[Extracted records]
>>
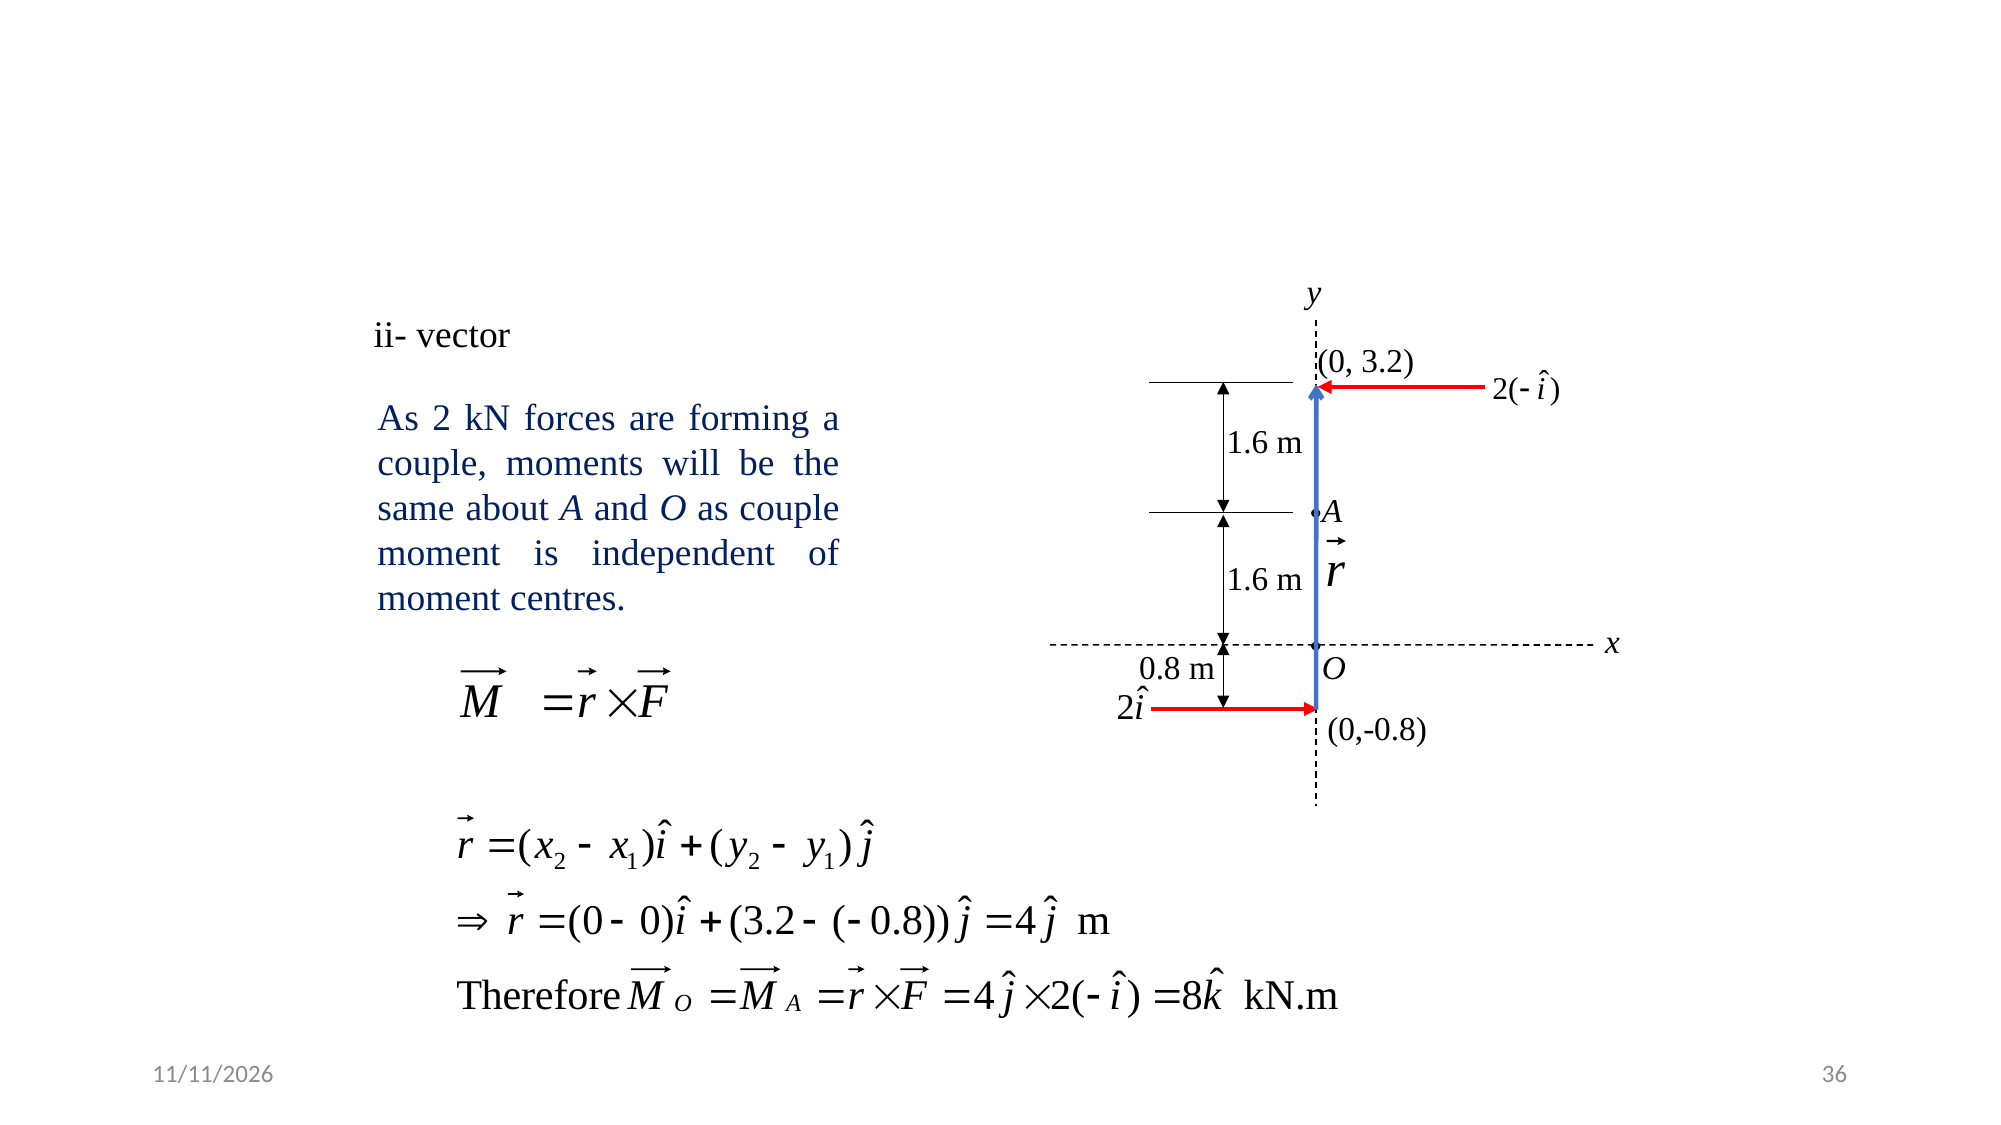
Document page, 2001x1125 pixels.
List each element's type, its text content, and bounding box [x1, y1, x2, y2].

slide_number 36 [1412, 1042, 1863, 1103]
text_box ii- vector [358, 302, 527, 363]
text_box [1049, 262, 1667, 807]
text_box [452, 657, 683, 738]
text_box As 2 kN forces are forming a couple, moments will be the same about A and O as couple moment is independent of moment centres. [362, 385, 855, 626]
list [450, 804, 1348, 1027]
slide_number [137, 1042, 588, 1103]
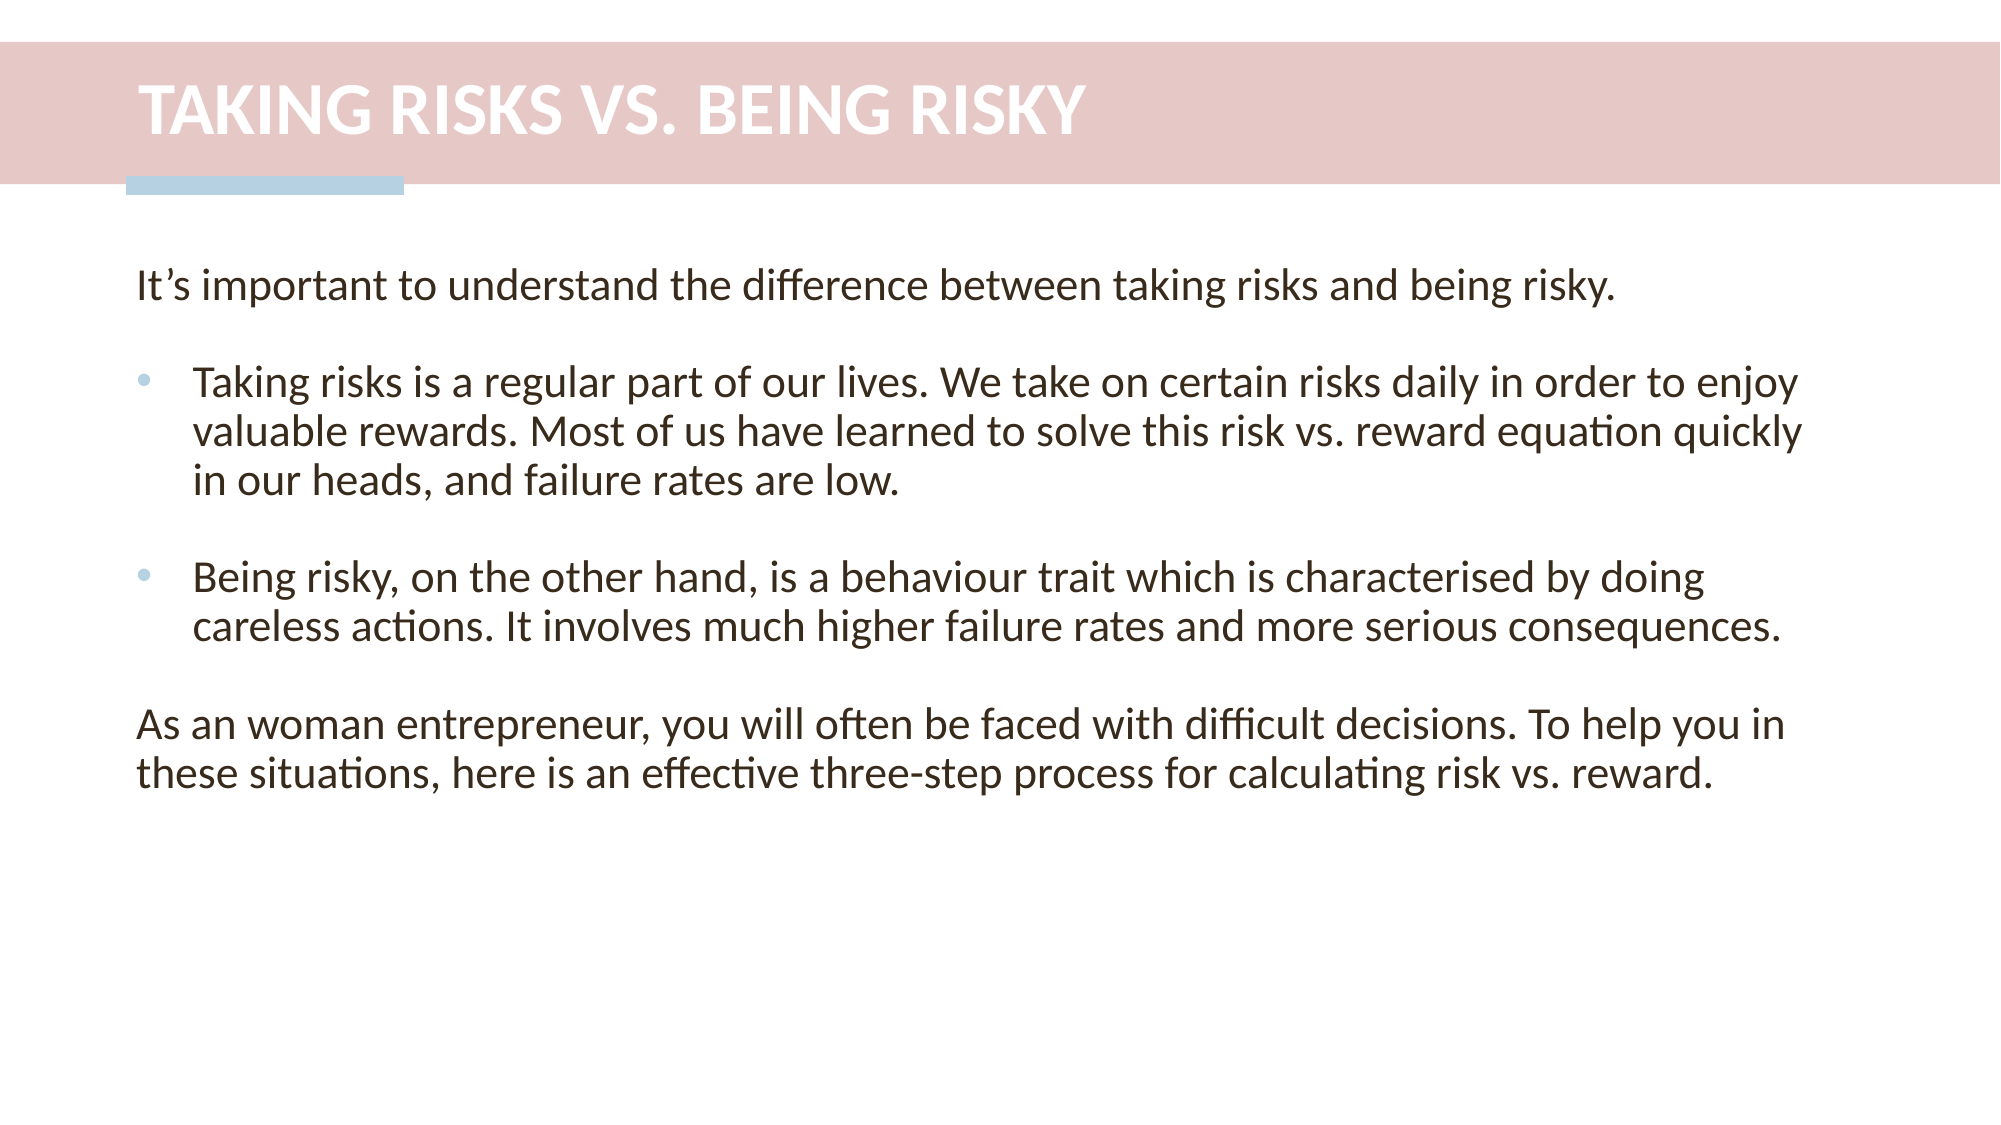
<<
• Work required:
Produce an exact copy of the records above, leaving out the pictures.

• Completed exercise:
Document page, 2001x1125 pixels.
List each element's type, its text content, and bounding box [x1, y1, x2, y2].

slide_number 36 [1412, 1042, 1863, 1103]
text_box ii- vector [358, 302, 527, 363]
text_box [1049, 262, 1667, 807]
text_box [452, 657, 683, 738]
text_box As 2 kN forces are forming a couple, moments will be the same about A and O as couple moment is independent of moment centres. [362, 385, 855, 626]
list [450, 804, 1348, 1027]
slide_number [137, 1042, 588, 1103]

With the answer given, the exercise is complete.